_WHAT TO DO_:
From the entries below, please gather each line containing the string "more".

======

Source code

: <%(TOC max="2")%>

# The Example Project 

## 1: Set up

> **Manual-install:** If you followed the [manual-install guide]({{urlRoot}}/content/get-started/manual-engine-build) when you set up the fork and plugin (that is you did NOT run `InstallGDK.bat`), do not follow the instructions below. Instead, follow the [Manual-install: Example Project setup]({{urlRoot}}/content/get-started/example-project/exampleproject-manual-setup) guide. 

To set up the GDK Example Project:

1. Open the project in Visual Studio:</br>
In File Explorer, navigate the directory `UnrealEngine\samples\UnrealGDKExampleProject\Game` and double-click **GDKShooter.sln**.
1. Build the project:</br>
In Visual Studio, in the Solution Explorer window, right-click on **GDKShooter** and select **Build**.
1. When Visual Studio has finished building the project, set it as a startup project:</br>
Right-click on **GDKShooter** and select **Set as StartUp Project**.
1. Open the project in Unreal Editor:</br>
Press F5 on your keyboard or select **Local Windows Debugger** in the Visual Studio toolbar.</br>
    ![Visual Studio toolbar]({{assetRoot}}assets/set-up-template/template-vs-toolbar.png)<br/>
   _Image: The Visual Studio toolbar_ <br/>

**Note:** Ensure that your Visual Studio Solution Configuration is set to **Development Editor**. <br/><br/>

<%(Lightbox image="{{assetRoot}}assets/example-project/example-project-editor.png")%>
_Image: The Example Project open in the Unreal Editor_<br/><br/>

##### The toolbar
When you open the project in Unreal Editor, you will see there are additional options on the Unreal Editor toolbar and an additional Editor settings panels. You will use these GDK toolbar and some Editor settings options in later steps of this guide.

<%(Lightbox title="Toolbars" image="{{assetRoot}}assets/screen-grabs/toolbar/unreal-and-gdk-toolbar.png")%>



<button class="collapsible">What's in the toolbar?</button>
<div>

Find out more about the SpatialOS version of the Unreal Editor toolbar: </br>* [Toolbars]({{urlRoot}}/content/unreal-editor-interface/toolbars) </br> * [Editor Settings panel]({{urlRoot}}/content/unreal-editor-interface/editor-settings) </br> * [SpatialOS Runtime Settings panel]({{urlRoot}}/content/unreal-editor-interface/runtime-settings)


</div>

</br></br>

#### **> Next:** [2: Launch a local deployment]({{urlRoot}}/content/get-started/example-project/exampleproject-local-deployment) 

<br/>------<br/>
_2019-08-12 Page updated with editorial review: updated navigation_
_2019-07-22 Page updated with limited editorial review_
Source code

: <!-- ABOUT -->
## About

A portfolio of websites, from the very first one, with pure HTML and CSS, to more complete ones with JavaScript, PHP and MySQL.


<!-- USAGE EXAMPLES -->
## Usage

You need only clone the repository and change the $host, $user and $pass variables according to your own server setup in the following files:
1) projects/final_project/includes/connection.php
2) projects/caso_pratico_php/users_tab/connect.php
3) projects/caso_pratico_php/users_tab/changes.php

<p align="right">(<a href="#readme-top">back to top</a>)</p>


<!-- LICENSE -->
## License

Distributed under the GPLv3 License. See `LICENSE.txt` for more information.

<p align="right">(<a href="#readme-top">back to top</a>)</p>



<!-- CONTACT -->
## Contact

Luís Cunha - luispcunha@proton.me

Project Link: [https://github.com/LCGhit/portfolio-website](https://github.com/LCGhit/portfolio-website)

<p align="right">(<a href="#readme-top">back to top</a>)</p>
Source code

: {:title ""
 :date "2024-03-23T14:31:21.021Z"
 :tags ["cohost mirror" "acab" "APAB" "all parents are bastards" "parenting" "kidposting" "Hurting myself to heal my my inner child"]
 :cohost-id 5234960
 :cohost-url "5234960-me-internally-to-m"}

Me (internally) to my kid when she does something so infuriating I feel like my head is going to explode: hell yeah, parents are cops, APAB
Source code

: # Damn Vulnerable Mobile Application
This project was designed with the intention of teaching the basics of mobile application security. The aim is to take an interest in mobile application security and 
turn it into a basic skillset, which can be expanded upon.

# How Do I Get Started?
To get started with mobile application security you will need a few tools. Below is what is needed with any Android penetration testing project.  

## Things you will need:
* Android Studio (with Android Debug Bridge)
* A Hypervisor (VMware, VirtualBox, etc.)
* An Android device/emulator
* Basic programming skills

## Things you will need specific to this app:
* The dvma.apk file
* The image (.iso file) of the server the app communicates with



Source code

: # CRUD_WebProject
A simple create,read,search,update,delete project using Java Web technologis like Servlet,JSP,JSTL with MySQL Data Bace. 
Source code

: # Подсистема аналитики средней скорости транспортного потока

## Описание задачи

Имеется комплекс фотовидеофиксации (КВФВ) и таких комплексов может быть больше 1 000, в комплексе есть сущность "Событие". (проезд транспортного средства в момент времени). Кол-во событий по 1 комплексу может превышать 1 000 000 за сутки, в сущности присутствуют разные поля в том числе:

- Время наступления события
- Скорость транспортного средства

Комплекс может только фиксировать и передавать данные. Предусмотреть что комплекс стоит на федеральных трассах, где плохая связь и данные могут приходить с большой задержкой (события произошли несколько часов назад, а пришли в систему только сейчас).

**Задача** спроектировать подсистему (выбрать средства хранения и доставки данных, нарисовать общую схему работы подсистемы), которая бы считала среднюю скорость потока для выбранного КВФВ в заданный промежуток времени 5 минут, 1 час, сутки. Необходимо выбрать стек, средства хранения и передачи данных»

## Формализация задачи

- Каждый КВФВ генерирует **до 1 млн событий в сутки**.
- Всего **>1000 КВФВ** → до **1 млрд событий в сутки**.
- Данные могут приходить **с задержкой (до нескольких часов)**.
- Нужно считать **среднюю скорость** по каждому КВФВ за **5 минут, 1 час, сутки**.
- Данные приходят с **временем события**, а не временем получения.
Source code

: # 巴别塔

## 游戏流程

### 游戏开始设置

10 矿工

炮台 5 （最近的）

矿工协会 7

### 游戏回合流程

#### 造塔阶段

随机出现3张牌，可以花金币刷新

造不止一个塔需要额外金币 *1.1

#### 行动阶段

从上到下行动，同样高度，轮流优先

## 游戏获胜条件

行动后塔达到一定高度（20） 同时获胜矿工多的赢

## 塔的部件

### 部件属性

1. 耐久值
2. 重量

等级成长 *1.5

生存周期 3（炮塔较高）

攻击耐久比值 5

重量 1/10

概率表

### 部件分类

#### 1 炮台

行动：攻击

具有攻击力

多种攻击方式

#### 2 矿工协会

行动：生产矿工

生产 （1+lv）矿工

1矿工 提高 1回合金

======

_ANSWER SECTION_:
Find out more about the SpatialOS version of the Unreal Editor toolbar: </br>* [Toolbars]({{urlRoot}}/content/unreal-editor-interface/toolbars) </br> * [Editor Settings panel]({{urlRoot}}/content/unreal-editor-interface/editor-settings) </br> * [SpatialOS Runtime Settings panel]({{urlRoot}}/content/unreal-editor-interface/runtime-settings)
A portfolio of websites, from the very first one, with pure HTML and CSS, to more complete ones with JavaScript, PHP and MySQL.
Distributed under the GPLv3 License. See `LICENSE.txt` for more information.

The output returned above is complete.